Я все еще никак не могу привыкнуть к тому, что она зовет его Хавьером и на «ты». Представить себе не могу, что я тоже буду так его называть, особенно когда вижу его сейчас. Но я молча обещаю себе, что хотя бы попытаюсь. «Хавьер». Сэму достаточно лет, чтобы он мог быть моим отцом, но он… ну, Сэм. Мистер Эспарца… он другой. Клевый. Из тех людей, которые, по идее, мне нравятся, и, может быть, еще недавно так и было… но не сейчас. Может быть, когда мы поживем у него, мое прежнее отношение к нему вернется.
Я не люблю быть не в своей тарелке, поэтому делаю первое, что приходит мне в голову. Смотрю исподлобья на Хавьера Эспарцу, словно поверить не могу, что мне придется общаться с ним, потом встряхиваю головой, так что волосы падают мне на лицо, и издаю стон, притворяясь, будто моя сумка весит миллион фунтов.
– У нас будут спальни?

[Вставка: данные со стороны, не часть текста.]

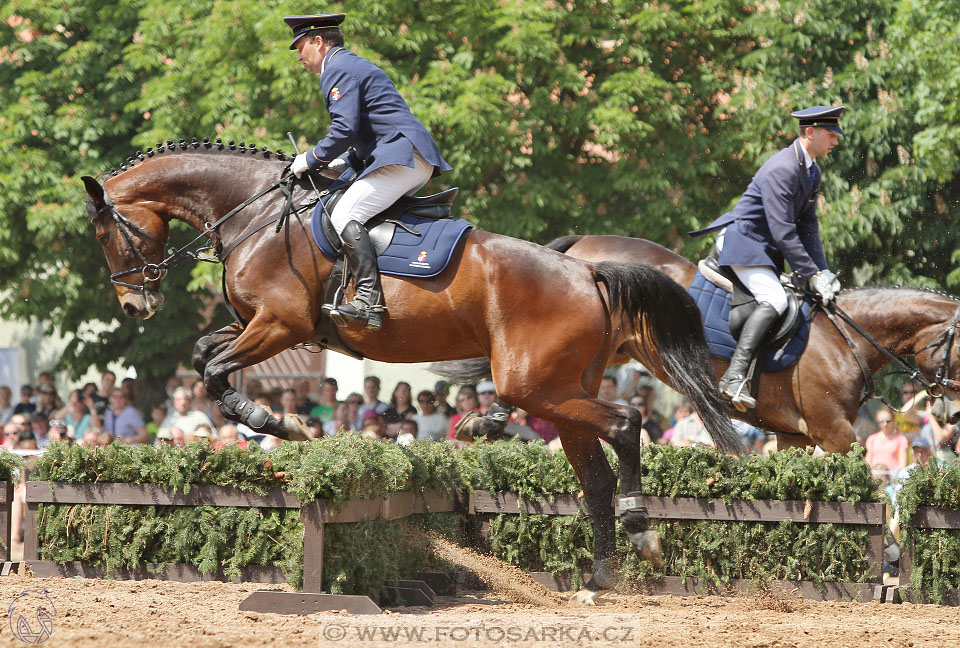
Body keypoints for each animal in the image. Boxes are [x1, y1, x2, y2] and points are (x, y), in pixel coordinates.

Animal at [82, 138, 744, 604]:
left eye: (104, 233)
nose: (134, 305)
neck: (257, 214)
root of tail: (587, 272)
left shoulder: (279, 325)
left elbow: (216, 374)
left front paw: (283, 424)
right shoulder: (257, 326)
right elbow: (203, 355)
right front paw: (280, 421)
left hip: (535, 386)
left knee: (627, 422)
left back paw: (641, 531)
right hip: (558, 390)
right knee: (595, 472)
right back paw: (600, 573)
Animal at [544, 235, 960, 454]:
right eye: (958, 353)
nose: (953, 415)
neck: (846, 339)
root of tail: (581, 243)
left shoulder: (796, 436)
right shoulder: (835, 432)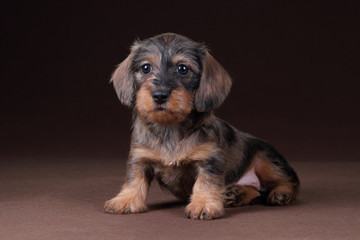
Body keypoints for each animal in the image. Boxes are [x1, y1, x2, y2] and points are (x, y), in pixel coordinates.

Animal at [103, 32, 298, 220]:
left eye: (183, 69)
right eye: (145, 68)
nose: (159, 95)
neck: (170, 127)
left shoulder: (209, 160)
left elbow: (205, 183)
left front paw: (204, 204)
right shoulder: (140, 158)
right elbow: (133, 179)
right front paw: (125, 199)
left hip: (267, 159)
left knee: (290, 181)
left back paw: (281, 193)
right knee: (256, 191)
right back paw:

Или нам придется спать в амбаре вместе с курами? – Когда мне не по себе, я нападаю. Это заставляет людей отойти с дороги и дать мне возможность сориентироваться. На этот раз я даже не жду, а прямо направляюсь к крыльцу и уже делаю два шага, когда вспоминаю про пса.
Он вскакивает с дощатого крыльца, словно подброшенный пружиной, и устремляет на меня взгляд своих огромных жутких глаз. Я скорее ощущаю, чем слышу его низкое тихое рычание и останавливаюсь, мгновенно осознав, что я подставилась. «Дура, дура, дура!»
Мистер Эспарца не двигается, только медленно протягивает руку к собаке, и рычание прекращается. Ротвейлер облизывает брыла и снова садится, миролюбиво пыхтя. Но я ни на секунду не покупаюсь на это миролюбие.